High temperatures health risk advisory warns mHealth service
MOBILE, Alabama (WKRG) – The Mobile County Department of Health (MCHD) is warning the public of health risks from high temperatures as coastal counties in Florida, Alabama and southern East Mississippi are subject to a 10:00 am to 7:00 pm heat advisory, August 23.
Although temperatures will reach the mid-90s with humidity, the heat index will approach around 112 degrees.
Heat cramps, sunburns, heat exhaustion and heatstroke are all possibilities when working in this type of heat, the MCHD warned in a press release.
Those most at risk for these health risks are infants and young children, people 65 years of age and older, those with mental illness, and those who are physically ill, especially heart disease or illness. ‘hypertension.
The MCHD said in the statement that hundreds of people are dying from heat-related deaths in the United States, making it the number one weather-related killer.
MCHD has posted some tips on how to prevent heat-related disorders during this time:
- Drink more fluids regardless of your activity level. Do not wait until you are thirsty to drink.
- Warning: If your doctor usually limits the amount of fluids you drink or gives you water pills, ask how much to drink in hot weather.
- Do not drink liquids that contain caffeine, alcohol, or large amounts of sugar. They make you lose more body fluid. Also, avoid very cold drinks as they can cause stomach cramps.
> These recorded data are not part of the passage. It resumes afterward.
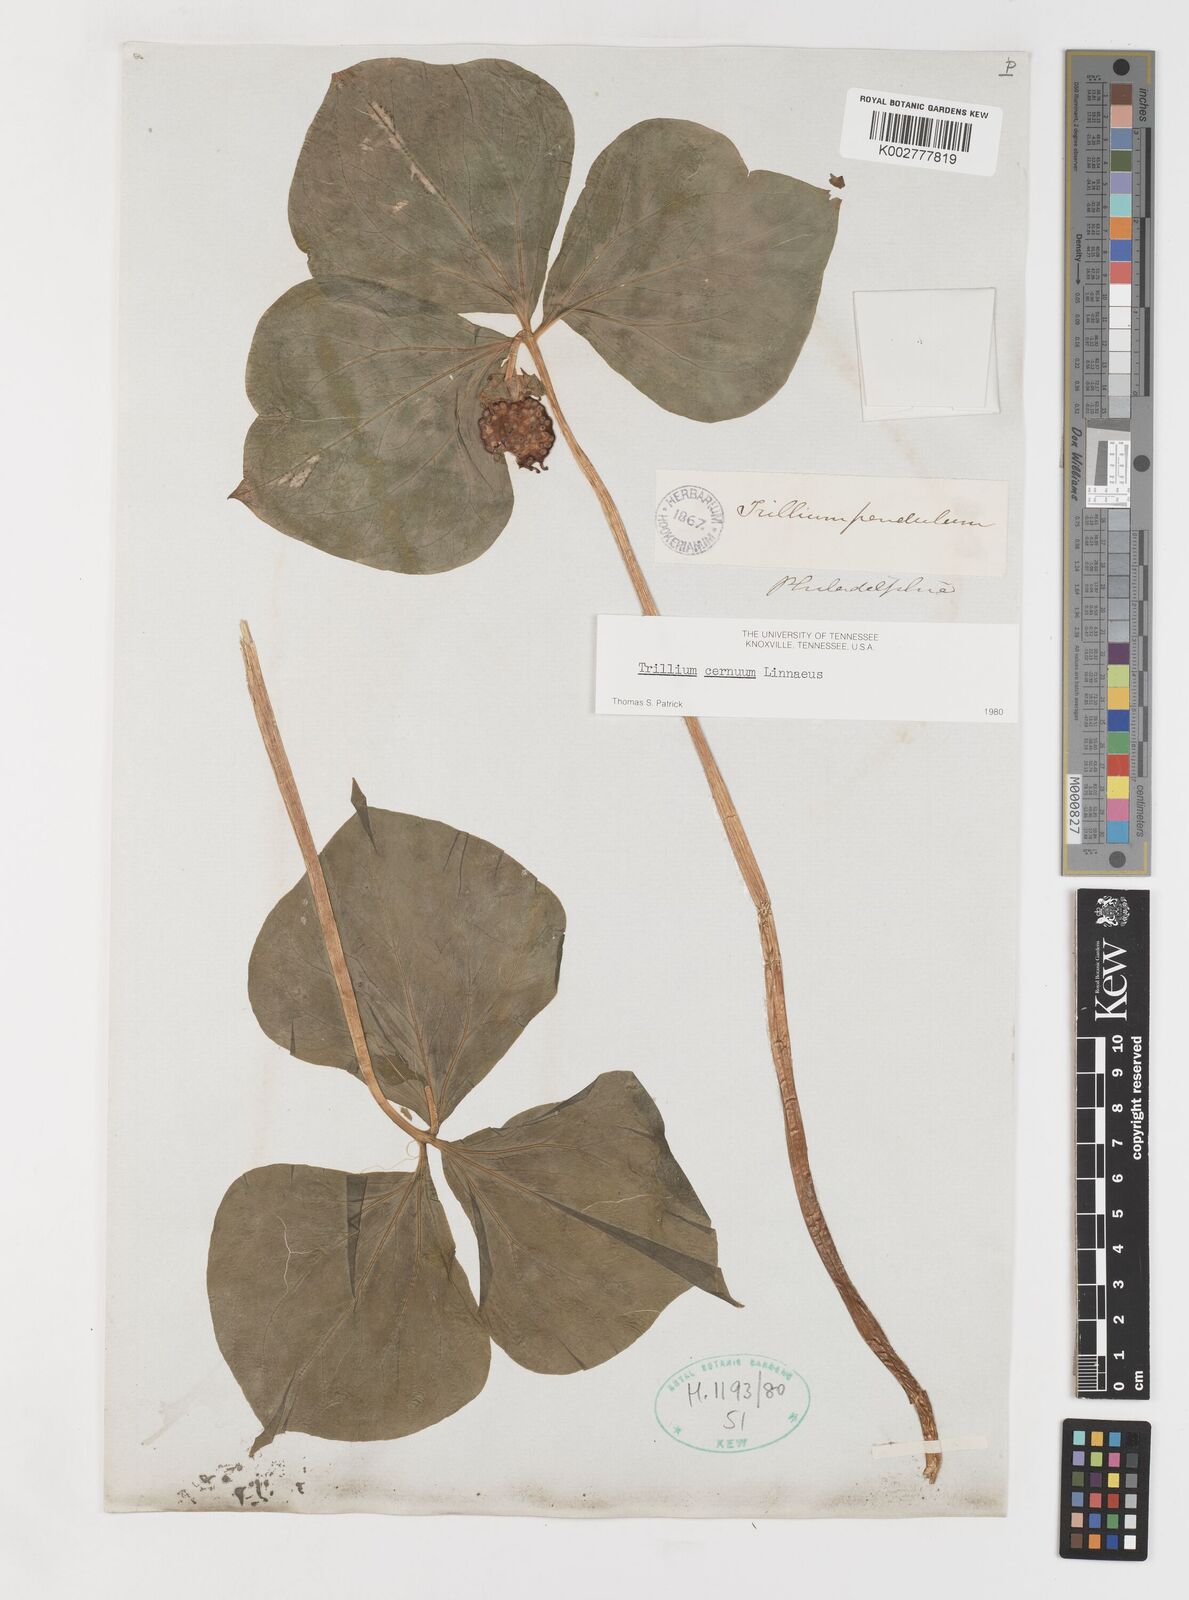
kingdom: Plantae
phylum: Tracheophyta
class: Liliopsida
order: Liliales
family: Melanthiaceae
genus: Trillium
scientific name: Trillium cernuum
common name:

- Stay indoors and, if possible, in an air-conditioned place. If your home doesn’t have air conditioning, go to a mall or public library. Even a few hours spent in the air conditioning can help your body stay cooler when you return to the heat.
- Electric fans can provide comfort; but when the temperature reaches 90 degrees, the fans will not prevent heat-related illnesses. Take a cool shower or bath. Moving to an air-conditioned place is a much better way to cool off.
- Wear light, light-colored, loose-fitting clothing.
- Never leave children (or anyone else) or pets in a closed and parked vehicle.
- Visit at-risk adults at least twice a day and watch them closely for any signs of heat exhaustion or heat stroke. Infants and young children need more frequent monitoring.
MCHD recommends that if you must be outside in the heat to limit how long you are in the heat, reduce the time you spend exercising outside, rest in shaded areas, and wear sunscreen and wide-brimmed hats.